== READING PASSAGE ==
Russian convicted over Anna Politkovskaya’s murder pardoned after fighting in Ukraine

Russian journalist Anna Politkovskaya.
Anna Politkovskaya was shot dead in 2006 in the lift of her Moscow apartment block. Photograph: Murdo Macleod/The Guardian

A former Russian detective who was convicted for his role in the 2006 killing of the investigative journalist Anna Politkovskaya has been pardoned by President Vladimir Putin after fighting in Ukraine, his lawyer has said.

Sergei Khadzhikurbanov was given a 20-year prison sentence in 2014 for his role in organising the murder of Politkovskaya, a prominent reporter at the liberal newspaper Novaya Gazeta who was shot dead in 2006 in the lift of her Moscow apartment block.

Khadzhikurbanov’s lawyer, Alexei Mikhalchik, told Russian media on Tuesday that his client received a presidential pardon after completing a six-month military contract in Ukraine and had since remained in the armed forces.

Mikhalchik did not specify when Khadzhikurbanov signed up to fight in Ukraine or whether his client initially joined Yevgeny Prigozhin’s Wagner group, a paramilitary unit which first started to recruit prisoners from jail.

“Khadzhikurbanov participated in [the war in Ukraine] as a prisoner under his first contract,” he was quoted by news channel RBC as saying. “He was then pardoned and now participates in [the war in Ukraine] as a military man having signed a [second] contract with the defence ministry,” the lawyer added.

Khadzhikurbanov was one of five people jailed over the murder of Politkovskaya, a fierce Kremlin critic who had extensively covered Russia’s wars in Chechnya.

Sergei Khadzhikurbanov
Sergei Khadzhikurbanov, a former Moscow police officer, completed a six-month military contract in Ukraine. Photograph: Sergey Ponomarev/AP

Investigators at the time did not identify the person who ordered the killing and Politkovskaya’s family has repeatedly criticised the investigation for failing to track down the mastermind behind the murder.

In a joint statement with Novaya Gazeta, Politkovskaya’s two children Vera and Ilya said that they were not informed about Khadzhikurbanov’s pardon.
===
== INFORMATION PROVIDED ==
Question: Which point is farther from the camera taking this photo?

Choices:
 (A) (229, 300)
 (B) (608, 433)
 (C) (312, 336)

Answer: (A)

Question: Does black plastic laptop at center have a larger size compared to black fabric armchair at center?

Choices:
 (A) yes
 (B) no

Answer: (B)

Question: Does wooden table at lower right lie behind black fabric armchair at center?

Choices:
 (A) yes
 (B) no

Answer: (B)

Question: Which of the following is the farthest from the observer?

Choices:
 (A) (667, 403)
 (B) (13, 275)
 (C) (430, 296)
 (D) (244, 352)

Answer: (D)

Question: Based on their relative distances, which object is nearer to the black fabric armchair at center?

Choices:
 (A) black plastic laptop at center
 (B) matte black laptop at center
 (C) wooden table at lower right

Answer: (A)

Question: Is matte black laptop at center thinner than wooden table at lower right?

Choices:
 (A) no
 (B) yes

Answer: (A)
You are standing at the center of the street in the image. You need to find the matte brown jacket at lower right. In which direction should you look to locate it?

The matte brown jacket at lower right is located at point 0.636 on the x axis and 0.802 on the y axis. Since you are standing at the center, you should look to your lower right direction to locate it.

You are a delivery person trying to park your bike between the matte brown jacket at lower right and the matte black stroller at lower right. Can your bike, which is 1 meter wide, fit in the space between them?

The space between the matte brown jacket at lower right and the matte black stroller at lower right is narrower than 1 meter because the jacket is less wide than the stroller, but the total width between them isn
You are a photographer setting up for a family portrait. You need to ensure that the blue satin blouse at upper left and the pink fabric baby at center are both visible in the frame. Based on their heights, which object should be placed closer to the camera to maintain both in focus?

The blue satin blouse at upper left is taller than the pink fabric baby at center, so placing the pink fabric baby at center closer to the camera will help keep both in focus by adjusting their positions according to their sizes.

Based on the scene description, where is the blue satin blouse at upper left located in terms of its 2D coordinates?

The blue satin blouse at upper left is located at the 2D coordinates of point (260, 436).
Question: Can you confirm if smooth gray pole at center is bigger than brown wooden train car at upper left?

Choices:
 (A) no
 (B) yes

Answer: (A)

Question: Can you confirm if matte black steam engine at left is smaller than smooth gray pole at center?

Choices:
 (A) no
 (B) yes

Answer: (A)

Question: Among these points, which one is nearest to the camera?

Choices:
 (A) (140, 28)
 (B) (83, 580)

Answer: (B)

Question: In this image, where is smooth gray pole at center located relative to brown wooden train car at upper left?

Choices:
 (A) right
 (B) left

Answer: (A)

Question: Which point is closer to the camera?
===
* [YOUR TASKS]
#1 Please set down word for word, from the Politkovskaya news report, everything from "Sergei Khadzhikurbanov was" down to "the armed forces.".
#2 Write the next part of the Politkovskaya news report, picking up where it stops.

* [OUTPUTS BY TASK]
#1
Sergei Khadzhikurbanov was given a 20-year prison sentence in 2014 for his role in organising the murder of Politkovskaya, a prominent reporter at the liberal newspaper Novaya Gazeta who was shot dead in 2006 in the lift of her Moscow apartment block.

Khadzhikurbanov’s lawyer, Alexei Mikhalchik, told Russian media on Tuesday that his client received a presidential pardon after completing a six-month military contract in Ukraine and had since remained in the armed forces.

#2
“For us, this ‘pardon’ is not evidence of atonement and repentance of the killer. This is a monstrous fact of injustice […] Desecration of the memory of a person killed for her beliefs and professional duty,” the statement said.

Since last summer, Russia’s defence ministry and the private military organisation Wagner have recruited tens of thousands of prisoners, including murderers and domestic abusers, to fight in the war in Ukraine.

As part of the deal, convicts were told that if they fought for six months and survived, they would be allowed to go back to normal life without serving the rest of their sentence. According to Russian law, Putin is personally responsible for signing off the pardon notices of the Russian convicts.

Several pardoned convicts have committed violent killings since their release, stoking further concerns that prisoners re-entering society after stints in Ukraine will bring a new wave of murder and domestic violence.

Last week, Russian media reported that Vladislav Kanyus, who was convicted in a high-profile case in 2020 for the gruesome murder of his ex-girlfriend Vera Pekhteleva, has returned to Russia after being recruited by Wagner in Ukraine.

When asked about Kanyus’s release, the Kremlin last week defended the use of prisoner recruits to fight in Ukraine and said convicts who “atone for their crime on the battlefield with blood” should be pardoned.

“They are atoning with blood in storm brigades, under bullets and under shells,” Kremlin spokesman Dmitry Peskov said.